Maugin’s opinion [32] was that the deformed metric is the right metric to use “on the material manifold,” and Toupin [33] appears to be saying the same thing, but both authors are concerned with constructing theories consistent with relativistic physics. Rayner’s [34] use of a reference metric is atypical in this area. Oldroyd [35] uses the convected metric to construct invariants for general relativistic rheological equations of state, and Maugin [36] indicates use of the inverse deformation gradient to construct an energy in general relativistic magnetoelasticity.⁴ This is also implicit in the work of Hernandez [39], although he does not discuss invariants, and Beig and Schmidt [40], and explicit in papers by Kijowski and Magli [41, 42], who confusingly refer to the inverse deformation gradient as the relativistic deformation gradient.
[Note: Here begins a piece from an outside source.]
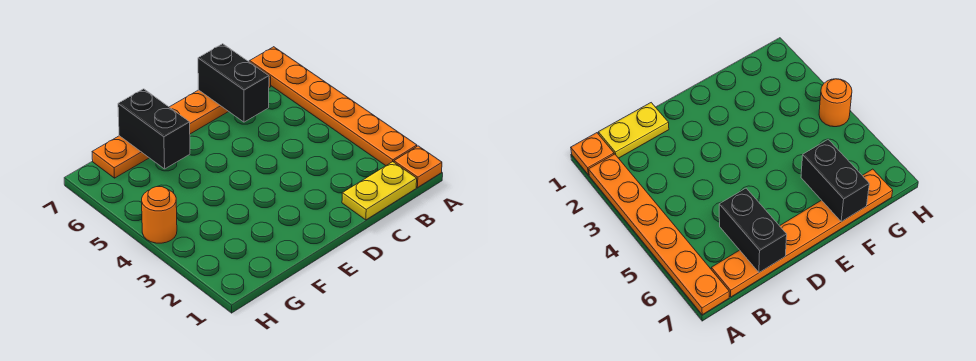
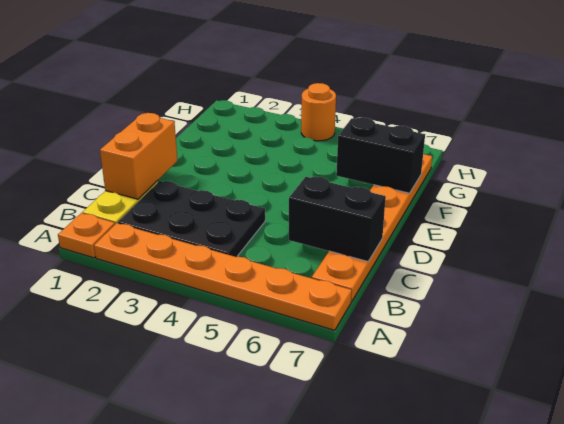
none -> black plate B2:C4 level 1
none -> orange brick C1:D1 level 2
Carter and Quintana [18] use the present metric, which they consider to be a projection tensor of sorts, in their general treatment of general relasticity, but then use the reference metric in an isotropic Hookean approximation, and clearly recognize that one is free to choose when constructing expansions. Karlovini and Samuelsson [24] follow Carter and Quintana and use the present metric, while noting freedom of choice and low-order equivalence in an appendix.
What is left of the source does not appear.